L'AVVOCATO: «CLIMA INFAME CONTRO PAROLISI»

Ha parlato di «clima infame» contro il proprio assistito, invece Walter Biscotti, legale del caporal maggiore, anche lui ospite della trasmissione 'Quarto Grado'.

«Questo clima è stato creato dai mass media, poi Salvatore non si aiuta perchè certi suoi atteggiamenti vengono male interpretati, ma il clima è infame».

L'avvocato ha poi spiegato che la settimana scorsa Parolisi non ha risposto all'interrogatorio (il primo in veste di indagato) «perchè in 30-40 ore di audizione con magistrati, nei due mesi precedenti, aveva già raccontato tutto quello che doveva raccontare. Doveva ripetere tutto quello che aveva già detto? Lui non deve parlare per accontentare l'opinione pubblica o i familiari. È pronto a parlare nuovamente, non si vuole sottrarre all'accertamento e per questo ci siamo fatti promotori di un incidente probatorio».
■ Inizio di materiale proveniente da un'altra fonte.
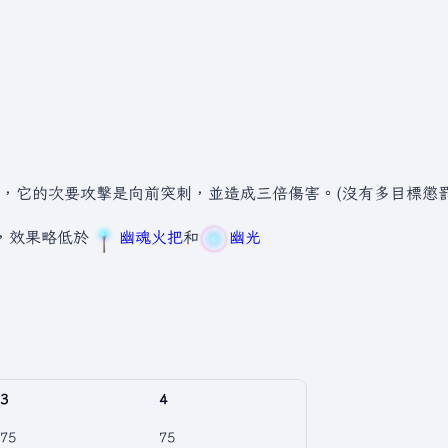
，它的次要攻擊是向前突刺，並造成三倍傷害。(沒有多目標懲罰
)，效果略低於
幽魂火把
和
幽光
3
4
75
75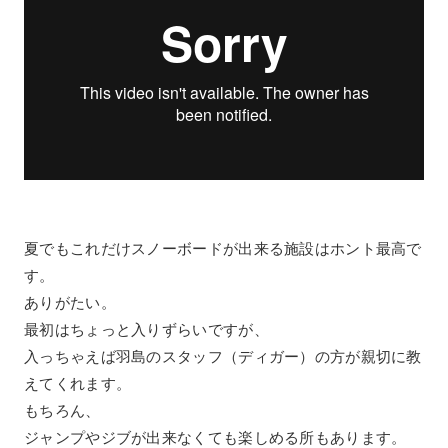
夏でもこれだけスノーボードが出来る施設はホント最高で
す。
ありがたい。
最初はちょっと入りずらいですが、
入っちゃえば羽島のスタッフ（ディガー）の方が親切に教
えてくれます。
もちろん、
ジャンプやジブが出来なくても楽しめる所もあります。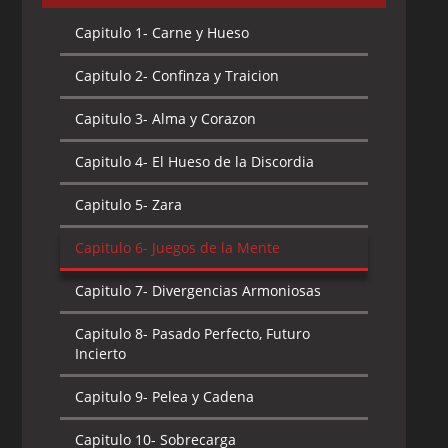
Capitulo 1-
Carne y Hueso
Capitulo 2-
Confinza y Traicion
Capitulo 3-
Alma y Corazon
Capitulo 4-
El Hueso de la Discordia
Capitulo 5-
Zara
Capitulo 6-
Juegos de la Mente
Capitulo 7-
Divergencias Armoniosas
Capitulo 8-
Pasado Perfecto, Futuro
Incierto
Capitulo 9-
Pelea y Cadena
Capitulo 10-
Sobrecarga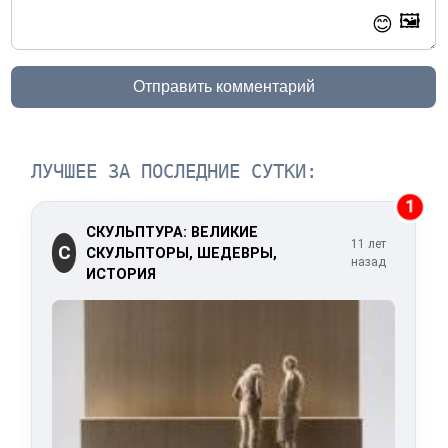
🖼️
😊
Отправить комментарий
ЛУЧШЕЕ ЗА ПОСЛЕДНИЕ СУТКИ:
1
СКУЛЬПТУРА: ВЕЛИКИЕ
11 лет
С
СКУЛЬПТОРЫ, ШЕДЕВРЫ,
назад
ИСТОРИЯ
L'istanza era stata presentata dagli avvocati Biscotti e Gentile, che chiedevano l'intervento di "un giudice terzo". Sia la Procura di Ascoli che la famiglia Rea, attraverso il legale , si erano opposti alla richiesta. Poi ieri è arrivato anche il no del gip Calvaresi, che sembrava a molti addetti ai lavori, già scontata da alcuni giorni

«Due giorni fa gli hanno sequestrato l'auto a Parolisi», ha contestato ancora Biscotti. «Qual è il senso di questo atto due mesi dopo il fatto, dopo che ci sono passati i cani, dopo che è stata rivoltata come un calzino, dopo che è stata nella disponibilità di Salvatore? Lui non ha nulla da nascondere, perciò ha lasciato l'auto agli investigatori».

IL RITORNO A RIPE

Intanto ieri i militari sono tornati nel Chiosco della Pineta, a Ripe di Civitella del Tronto per nuove ricerche di oggetti e indumenti indossati probabilmente dalla donna, comprese delle scarpe, prima di essere assassinata a coltellate.
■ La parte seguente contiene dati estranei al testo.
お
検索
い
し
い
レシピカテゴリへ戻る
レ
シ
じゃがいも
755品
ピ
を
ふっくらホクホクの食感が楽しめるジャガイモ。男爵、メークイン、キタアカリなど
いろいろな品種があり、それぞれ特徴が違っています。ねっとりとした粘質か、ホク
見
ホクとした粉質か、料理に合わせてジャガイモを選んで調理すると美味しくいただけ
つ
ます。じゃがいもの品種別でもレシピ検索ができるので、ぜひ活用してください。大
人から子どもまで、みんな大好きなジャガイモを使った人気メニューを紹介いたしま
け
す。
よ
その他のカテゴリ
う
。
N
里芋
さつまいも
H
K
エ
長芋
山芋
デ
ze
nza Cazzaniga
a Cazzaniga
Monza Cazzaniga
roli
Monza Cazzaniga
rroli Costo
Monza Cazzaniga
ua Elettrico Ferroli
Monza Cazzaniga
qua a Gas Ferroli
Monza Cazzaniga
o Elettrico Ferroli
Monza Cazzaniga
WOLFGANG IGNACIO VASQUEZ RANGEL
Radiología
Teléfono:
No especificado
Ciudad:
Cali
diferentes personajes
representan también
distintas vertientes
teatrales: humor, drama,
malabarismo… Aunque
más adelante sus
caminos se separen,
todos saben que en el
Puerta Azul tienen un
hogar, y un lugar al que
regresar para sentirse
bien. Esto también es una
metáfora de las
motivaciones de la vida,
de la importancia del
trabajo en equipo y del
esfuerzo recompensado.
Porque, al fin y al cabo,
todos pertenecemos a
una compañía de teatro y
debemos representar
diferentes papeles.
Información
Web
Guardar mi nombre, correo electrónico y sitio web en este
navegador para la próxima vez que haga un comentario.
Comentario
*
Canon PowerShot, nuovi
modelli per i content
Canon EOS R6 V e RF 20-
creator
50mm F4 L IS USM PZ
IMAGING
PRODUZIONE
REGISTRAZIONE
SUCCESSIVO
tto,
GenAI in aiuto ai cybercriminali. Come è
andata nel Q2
Il sopralluogo e' stato disposto dalla Procura ascolana. La relazione dell'autopsia sul corpo di Melania, attesa in questi giorni, potrebbe addirittura slittare a fine luglio.

Ieri pomeriggio il medico legale Adriano Tagliabracci ha incontrato ad Ancona i consulenti della famiglia Rea, che in mattinata, accompagnati dall'avvocato Mauro Gionni, hanno fatto visita di cortesia ai magistrati di Ascoli Piceno.